**WHAT NEEDS TO BE DONE:** Extract from the material below each line that contains the string "Equipements", copying every such line in full.

**INPUT DATA:**
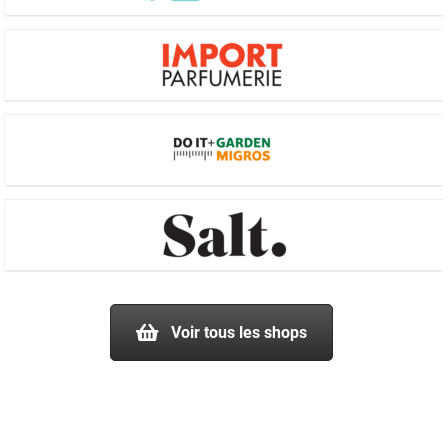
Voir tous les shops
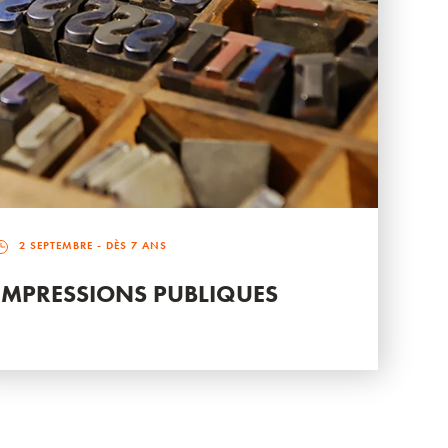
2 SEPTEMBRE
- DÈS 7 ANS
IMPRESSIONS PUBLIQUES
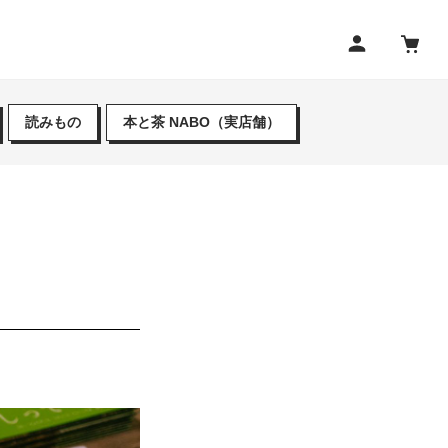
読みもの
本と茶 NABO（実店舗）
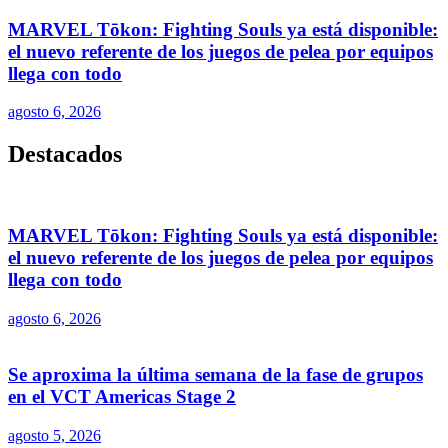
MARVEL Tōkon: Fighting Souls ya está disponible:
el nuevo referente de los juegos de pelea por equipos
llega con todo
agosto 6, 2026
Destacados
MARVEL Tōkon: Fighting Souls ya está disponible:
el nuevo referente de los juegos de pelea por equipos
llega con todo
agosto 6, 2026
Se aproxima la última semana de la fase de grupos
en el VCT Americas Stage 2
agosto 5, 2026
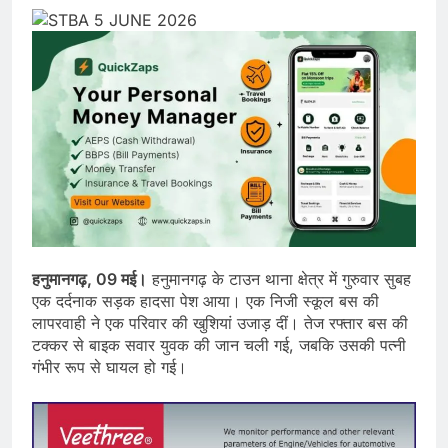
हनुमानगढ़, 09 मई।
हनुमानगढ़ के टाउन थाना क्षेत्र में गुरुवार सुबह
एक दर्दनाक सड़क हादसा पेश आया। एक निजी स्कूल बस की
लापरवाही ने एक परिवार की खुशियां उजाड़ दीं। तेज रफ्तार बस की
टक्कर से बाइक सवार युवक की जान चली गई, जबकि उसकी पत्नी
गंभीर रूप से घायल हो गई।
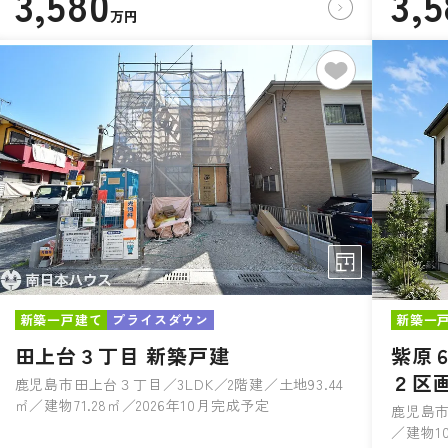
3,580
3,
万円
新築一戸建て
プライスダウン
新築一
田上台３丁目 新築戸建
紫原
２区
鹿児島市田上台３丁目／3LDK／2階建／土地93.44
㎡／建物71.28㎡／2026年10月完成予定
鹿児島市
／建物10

* * *

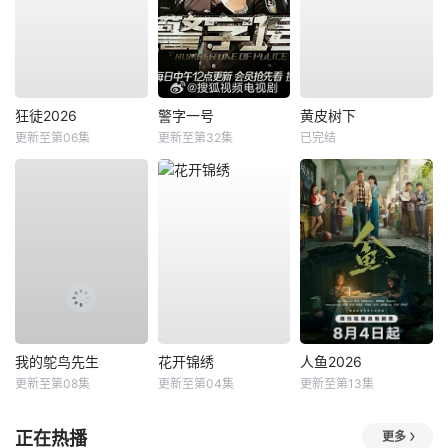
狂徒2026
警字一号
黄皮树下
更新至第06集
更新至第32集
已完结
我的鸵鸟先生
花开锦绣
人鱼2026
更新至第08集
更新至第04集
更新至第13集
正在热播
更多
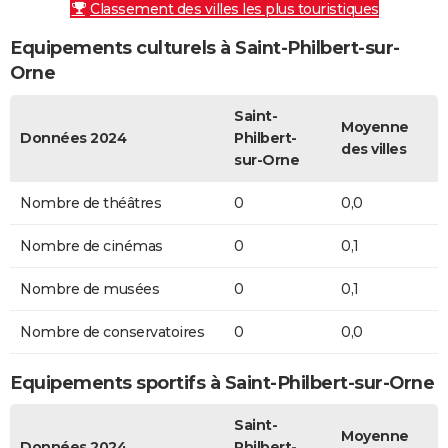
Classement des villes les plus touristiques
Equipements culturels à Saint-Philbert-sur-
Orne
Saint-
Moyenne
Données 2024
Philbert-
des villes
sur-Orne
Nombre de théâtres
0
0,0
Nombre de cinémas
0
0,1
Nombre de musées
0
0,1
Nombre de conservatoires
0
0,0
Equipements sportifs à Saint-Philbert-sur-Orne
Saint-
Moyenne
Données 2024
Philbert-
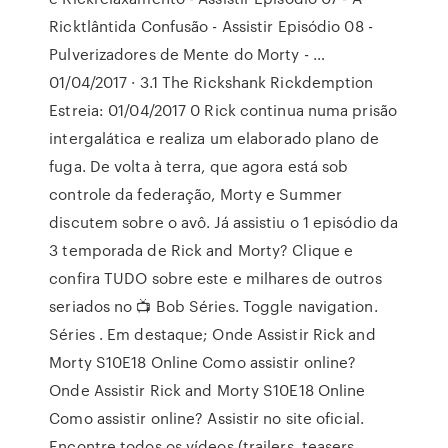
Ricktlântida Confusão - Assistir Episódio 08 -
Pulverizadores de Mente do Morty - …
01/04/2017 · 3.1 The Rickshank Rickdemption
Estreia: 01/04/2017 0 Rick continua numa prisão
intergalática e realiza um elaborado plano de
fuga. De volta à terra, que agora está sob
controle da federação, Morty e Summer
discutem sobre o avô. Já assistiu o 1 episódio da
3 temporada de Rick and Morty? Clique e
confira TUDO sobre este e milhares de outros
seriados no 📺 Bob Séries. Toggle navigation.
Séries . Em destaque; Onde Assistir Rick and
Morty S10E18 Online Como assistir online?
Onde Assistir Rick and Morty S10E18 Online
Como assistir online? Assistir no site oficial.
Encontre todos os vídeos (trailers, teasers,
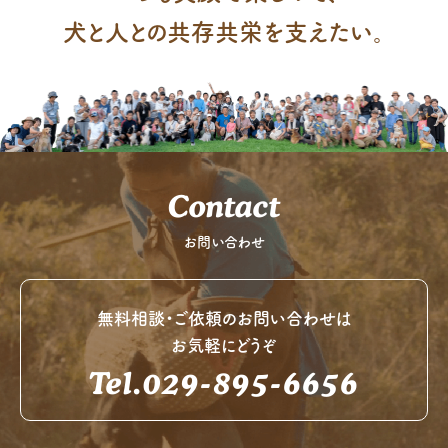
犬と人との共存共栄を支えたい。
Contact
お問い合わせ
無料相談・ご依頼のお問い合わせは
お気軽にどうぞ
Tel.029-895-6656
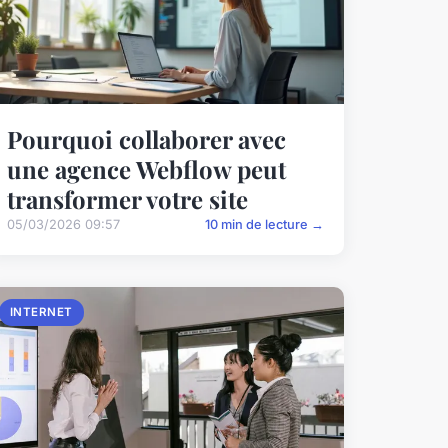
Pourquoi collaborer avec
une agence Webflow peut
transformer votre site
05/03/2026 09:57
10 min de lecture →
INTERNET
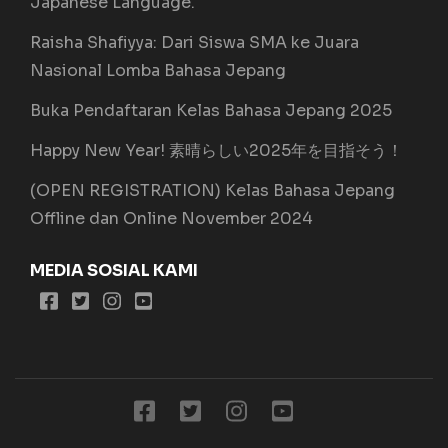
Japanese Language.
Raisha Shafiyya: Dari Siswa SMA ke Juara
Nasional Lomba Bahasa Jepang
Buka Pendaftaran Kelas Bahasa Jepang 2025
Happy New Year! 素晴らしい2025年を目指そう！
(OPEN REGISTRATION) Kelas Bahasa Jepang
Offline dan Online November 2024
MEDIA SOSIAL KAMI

**TASK RESPONSE:**
Equipements culturels à Saint-Philbert-sur-
Equipements sportifs à Saint-Philbert-sur-Orne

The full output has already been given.